Ukraina dostanie nową broń z USA. Może atakować w zasięgu 300 km

Armia ukraińska spodziewa się przybycia nowego rodzaju broni. Rakiety o nietypowych parametrach zostały wysłane z USA.

AGM-88 HARM - zdjęcie poglądowe
AGM-88 HARM - zdjęcie poglądowe
Źródło zdjęć: © wikimedia

W międzynarodowych mediach pojawiły się informacje, że Ukraina spodziewa się kolejnej dostawy broni z USA. Tym razem mają to być rakiety o nietypowym połączeniu parametrów: zasięgu ataku do 300 km i głowicach bojowych o masie 100 kg. Nie podano nazwy rakiet, ale tylko kilka dostępnych modeli pasuje do tego opisu.

Myroslava Honhadze, redaktor naczelna biura Voice of America na Europę Wschodnią podała również, że planowane jest "doposażenie" samobieżnego zestawu rakiet ziemia-powietrze Buk. Na razie władze Ukrainy nie podały dalszych szczegółów, jednak eksperci z całego świata obstawiają, jakiego typu uzbrojenie znajdzie się w nowej paczce pomocowej.

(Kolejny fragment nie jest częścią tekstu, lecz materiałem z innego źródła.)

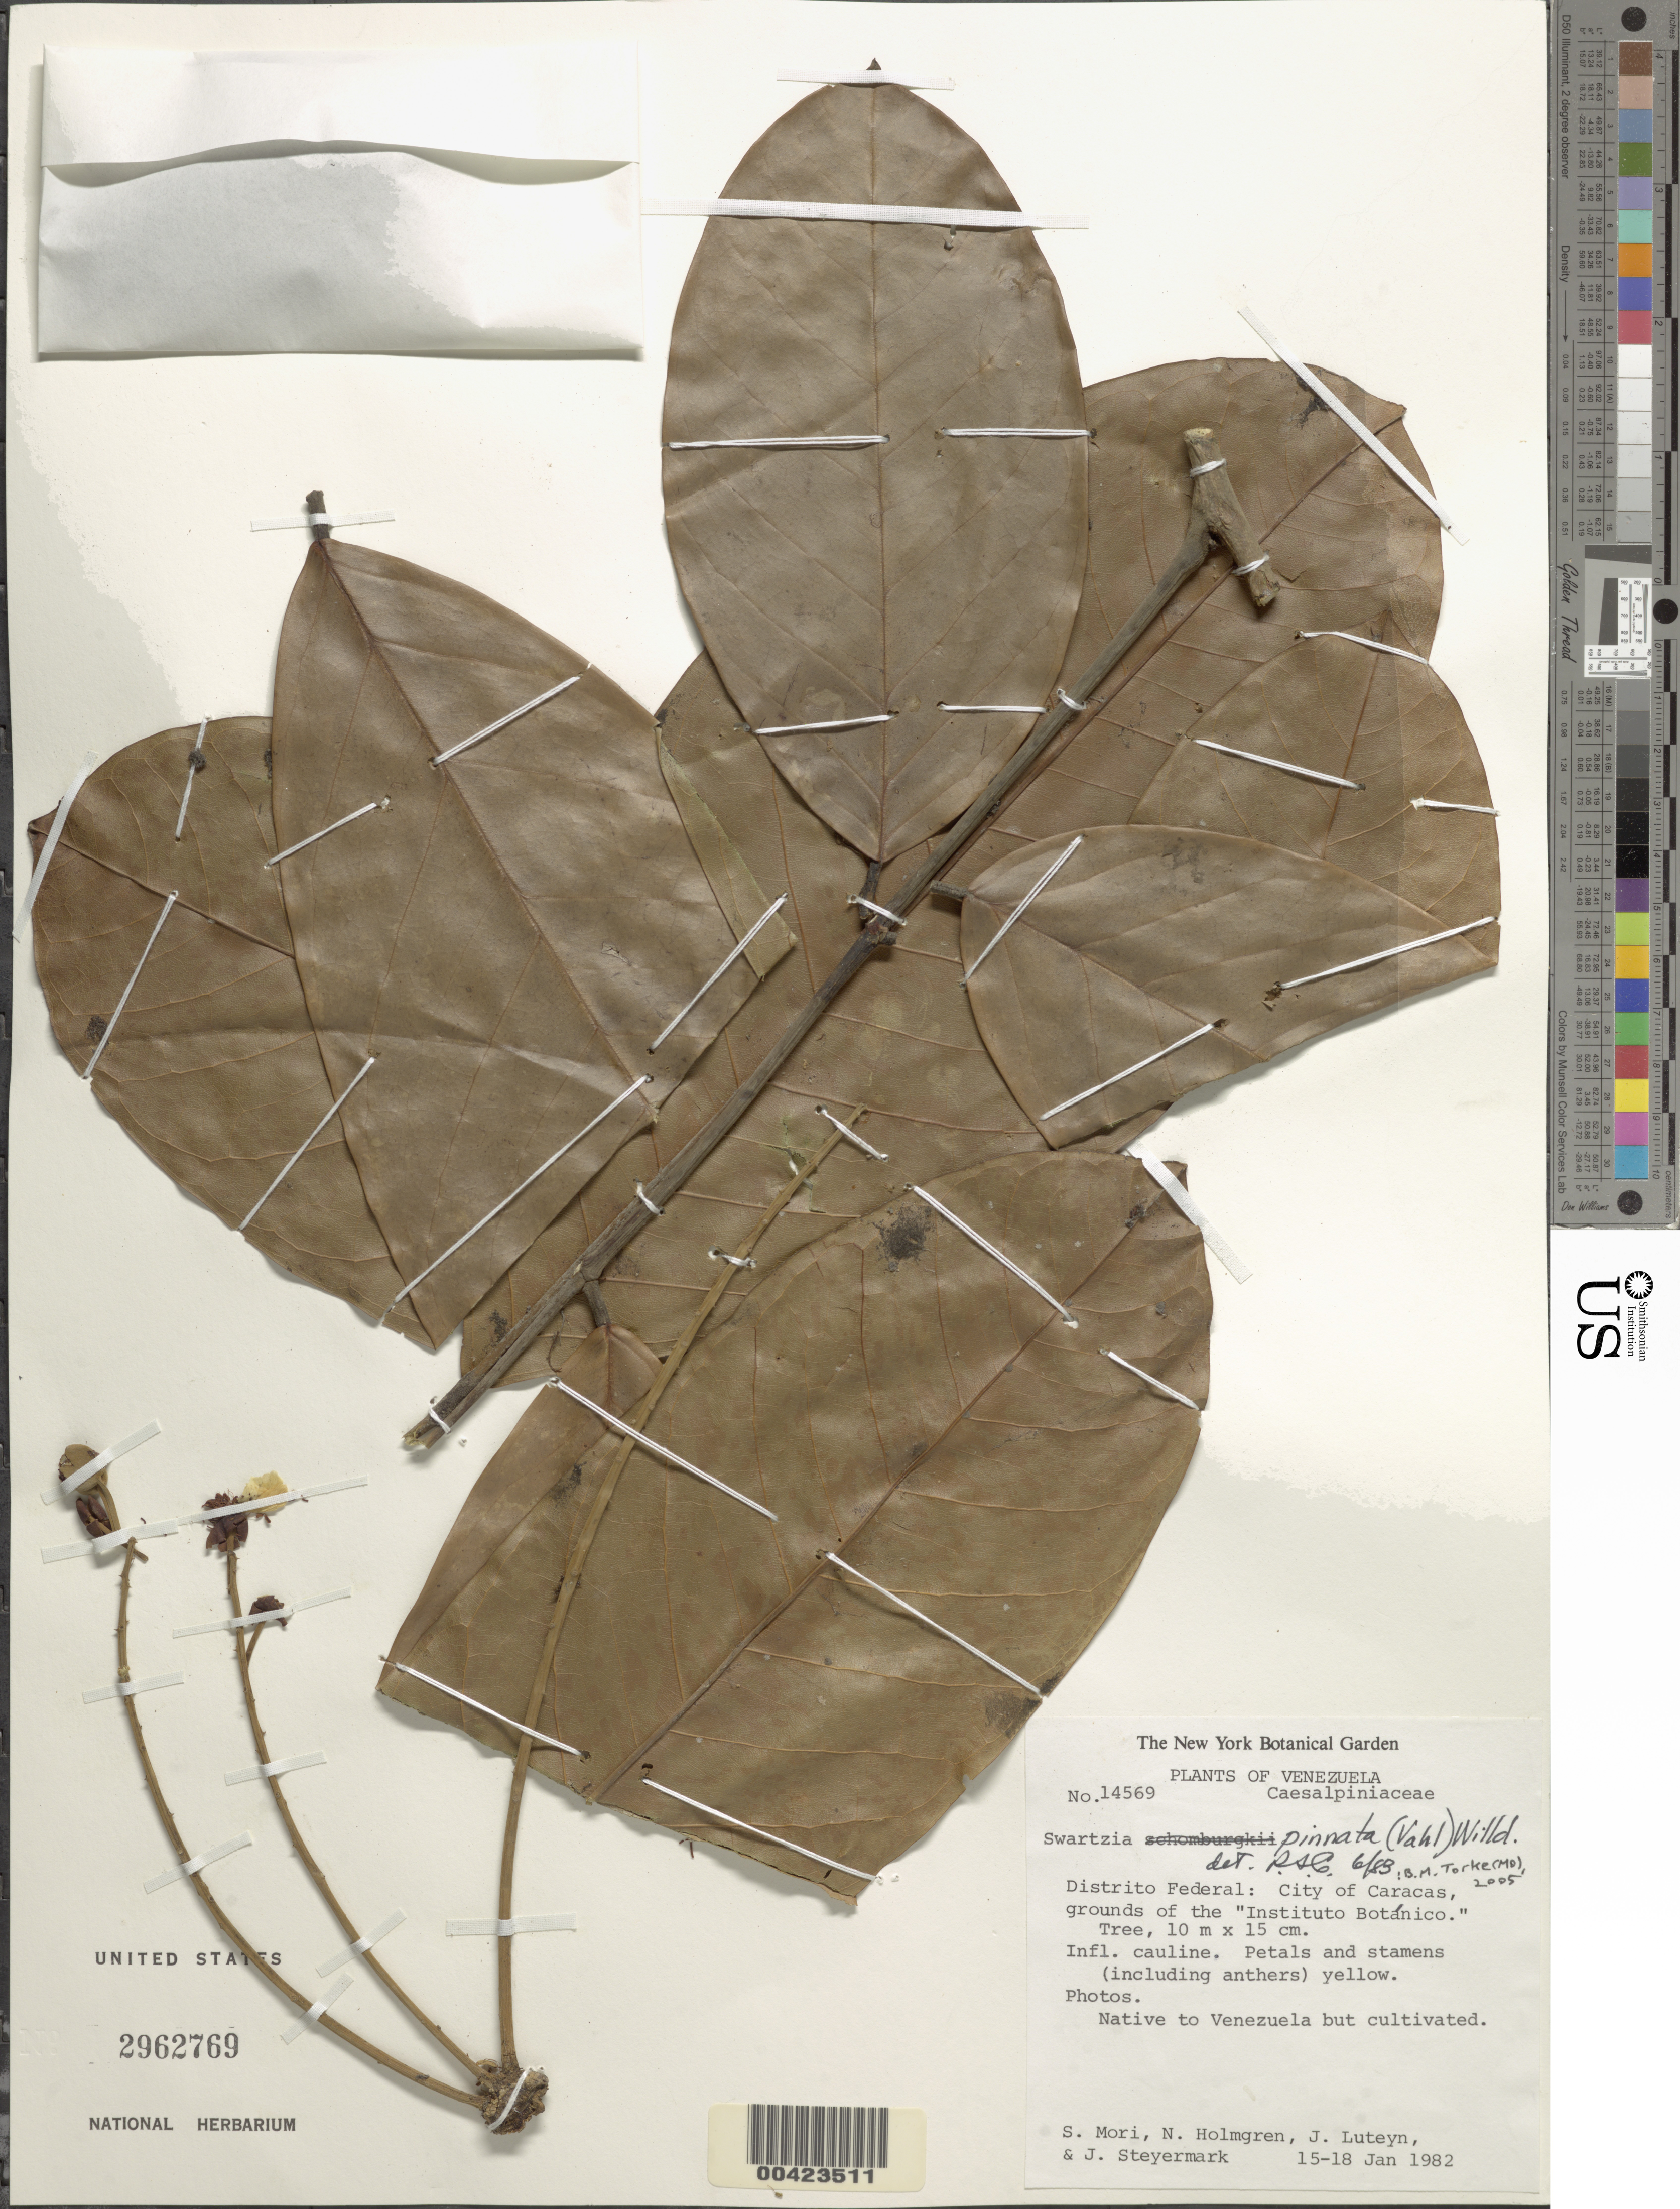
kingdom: Plantae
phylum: Tracheophyta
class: Magnoliopsida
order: Fabales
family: Fabaceae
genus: Swartzia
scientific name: Swartzia pinnata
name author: (Vahl) Willd.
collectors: S. Mori, N. H. Holmgren, J. L. Luteyn & J. Steyermark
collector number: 14569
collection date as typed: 15 Jan 1982 to 18 Jan 1982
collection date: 1982-01-15/1982-01-18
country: Venezuela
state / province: Distrito Federal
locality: Caracas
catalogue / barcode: US 2962769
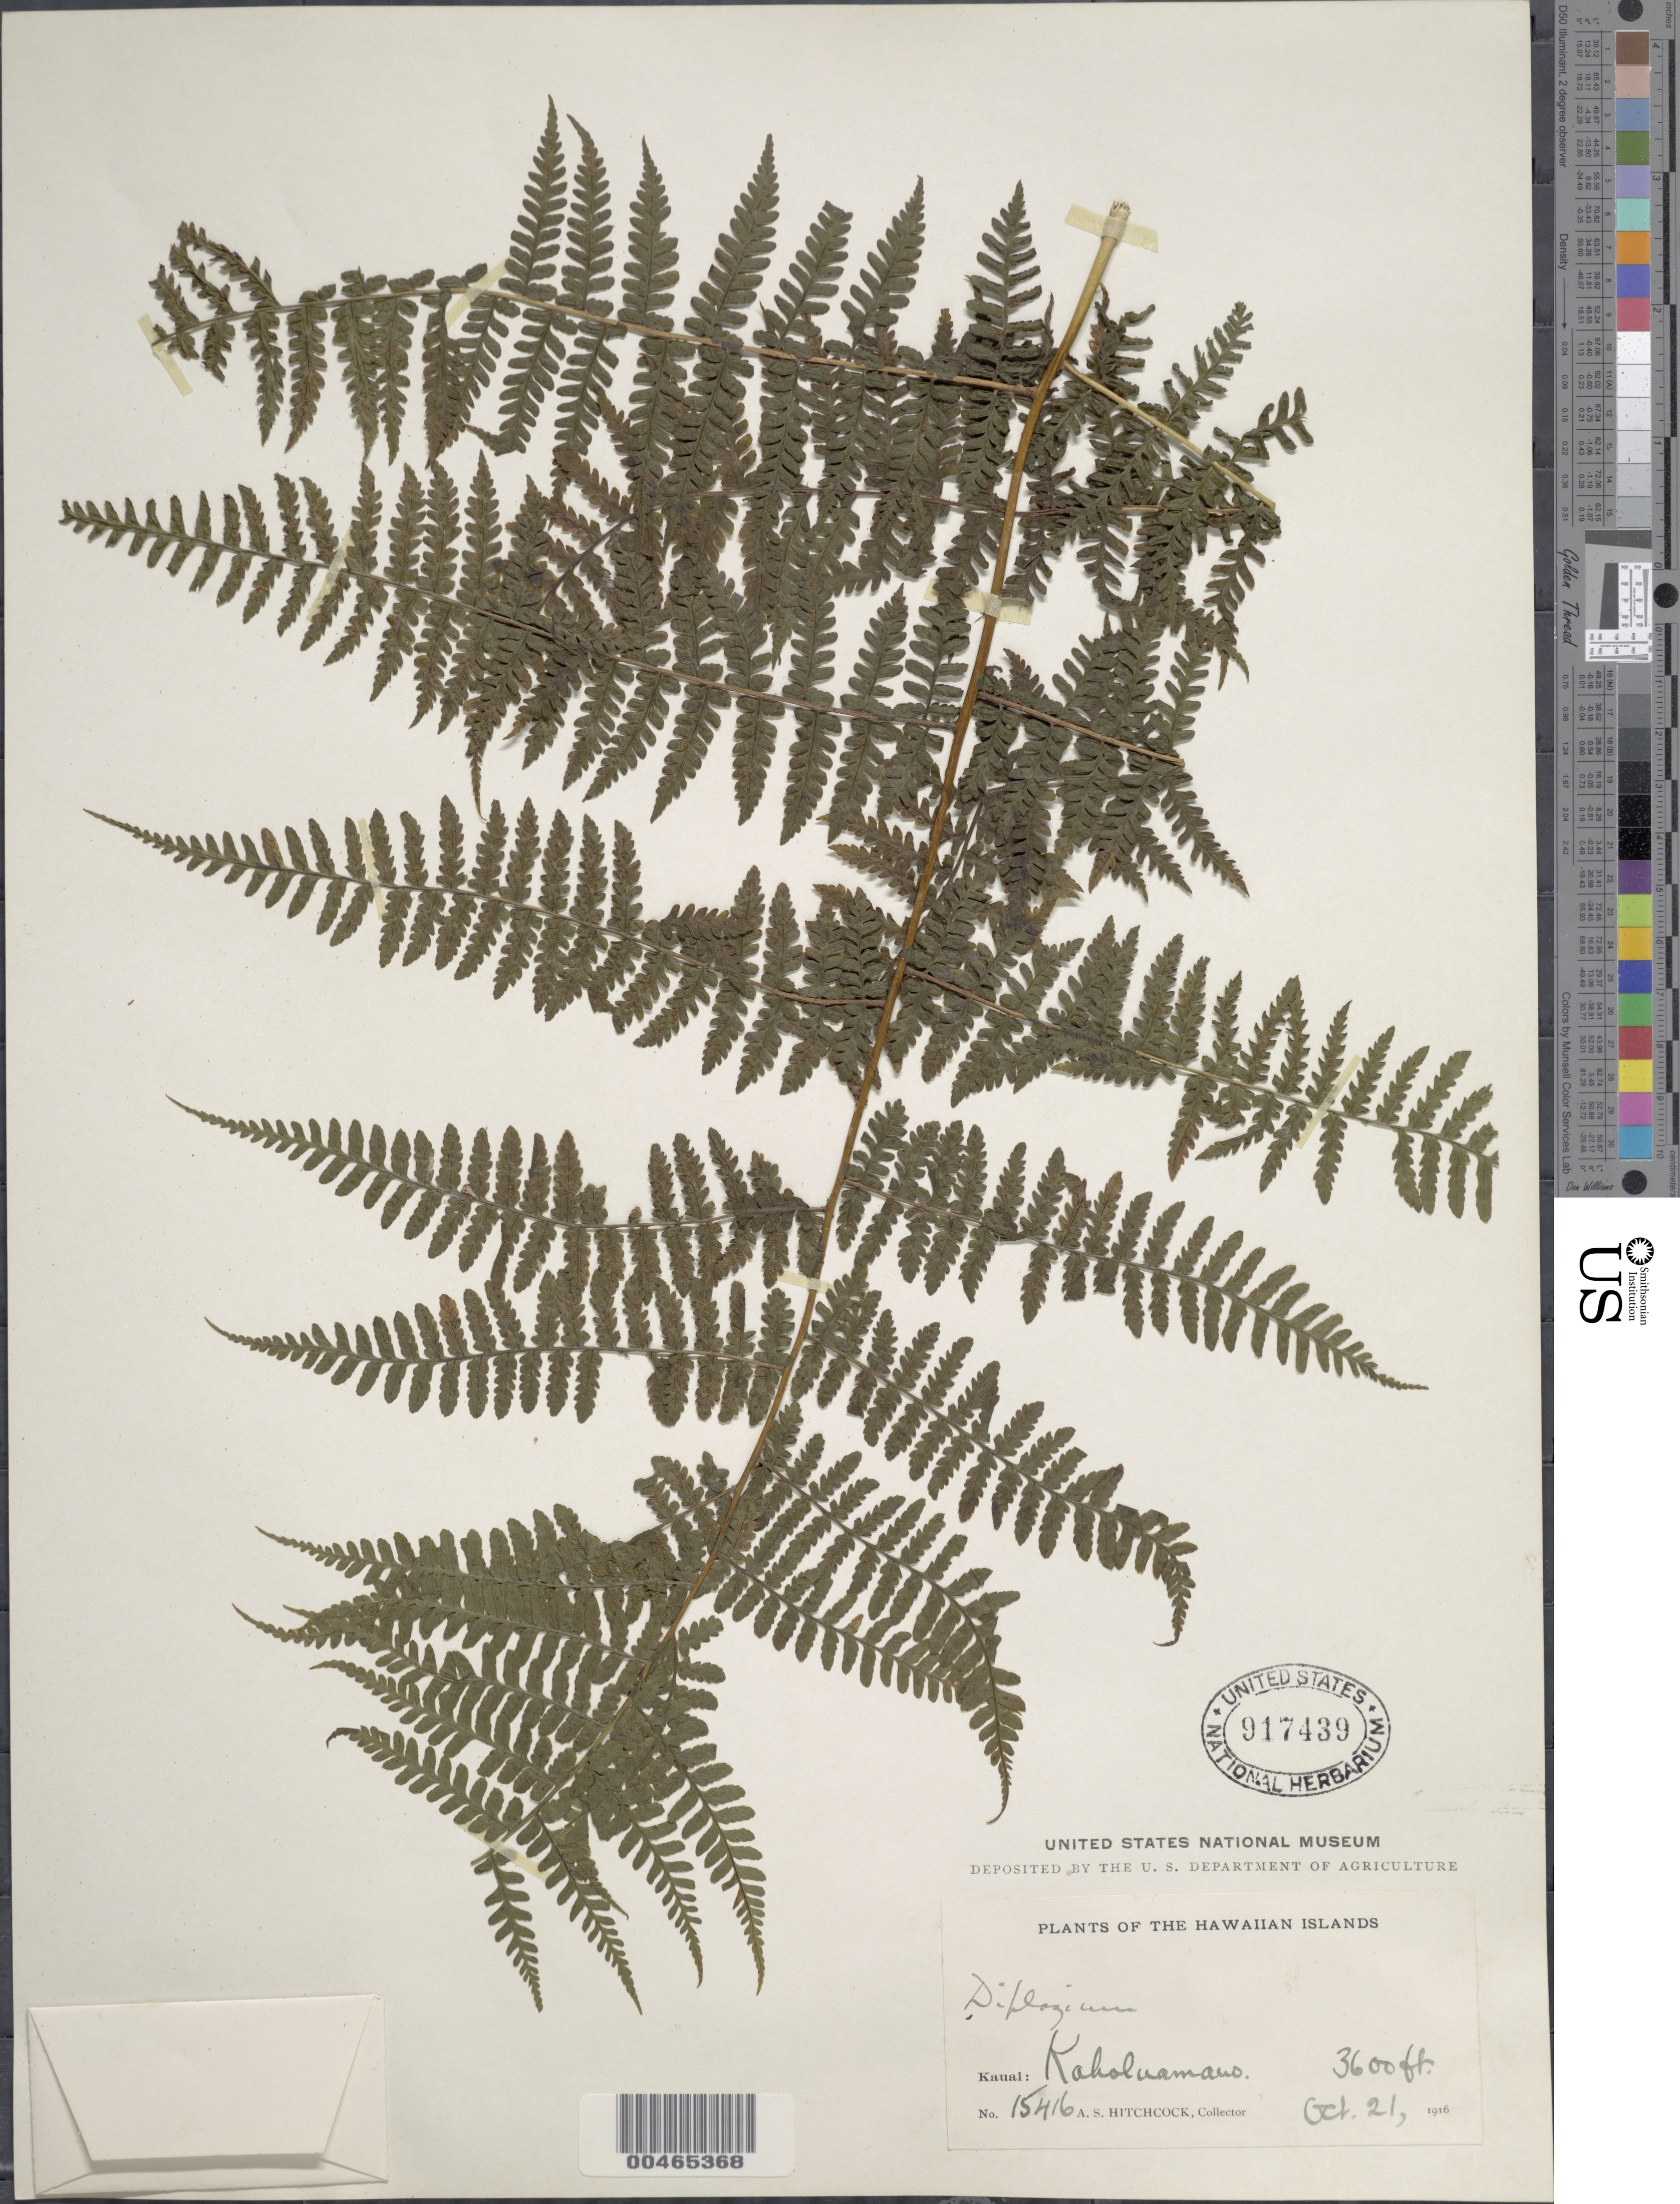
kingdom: Plantae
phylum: Tracheophyta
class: Polypodiopsida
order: Polypodiales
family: Athyriaceae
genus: Diplazium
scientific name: Diplazium sandwichianum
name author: (C. Presl) Diels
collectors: A. S. Hitchcock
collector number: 15416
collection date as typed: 21 Oct 1916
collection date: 1916-10-21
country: United States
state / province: Hawaii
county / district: Kauai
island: Kaua'i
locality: Kaholuamano, Kauai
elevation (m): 1097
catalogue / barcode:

Dalsza część artykułu pod materiałem wideo

Nietypowe parametry

Jak wspomnieliśmy, rakiety mające trafić na Ukrainę mają nietypowe parametry. Zwykle broń dalekiego zasięgu ma znacznie większe głowice bojowe. Eksperci są zdania, że prawdopodobnie może to być np. AGM-88G AARGM-ER - broń stanowiąca modernizację rakiety przeciwradiolokacyjnej AGM-88 HARM. Ulepszona wersja może być używana nie tylko przeciwko radarom, ale także ruchomym celom morskim.

Chociaż te rakiety są wciąż w fazie testów, eksperci uważają, że mogą być już eksportowane. Byłoby to o wiele bardziej prawdopodobne niż to, że USA rozpoczęła prace nad nowymi rakietami specjalnie dla Ukrainy. Jednak nie można wykluczyć i takiej możliwości. Warto bowiem wspomnieć o takich projektach jak Phoenix Ghost lub Switchblade 600, ulepszona i potężniejsza wersja Switchblade 300, oparta na doświadczeniach w zastosowaniach bojowych na Ukrainie.

Z kolei "przezbrojenie" systemu przeciwlotniczego Buk najprawdopodobniej oznacza adaptację niezbędną do strzelania z myśliwców przechwytujących AIM-7, czyli projektu FrankenSAM. Najwyraźniej w 2024 roku rozpocznie się praktyczna część wdrażania nowych rozwiązań przez USA i Ukrainę.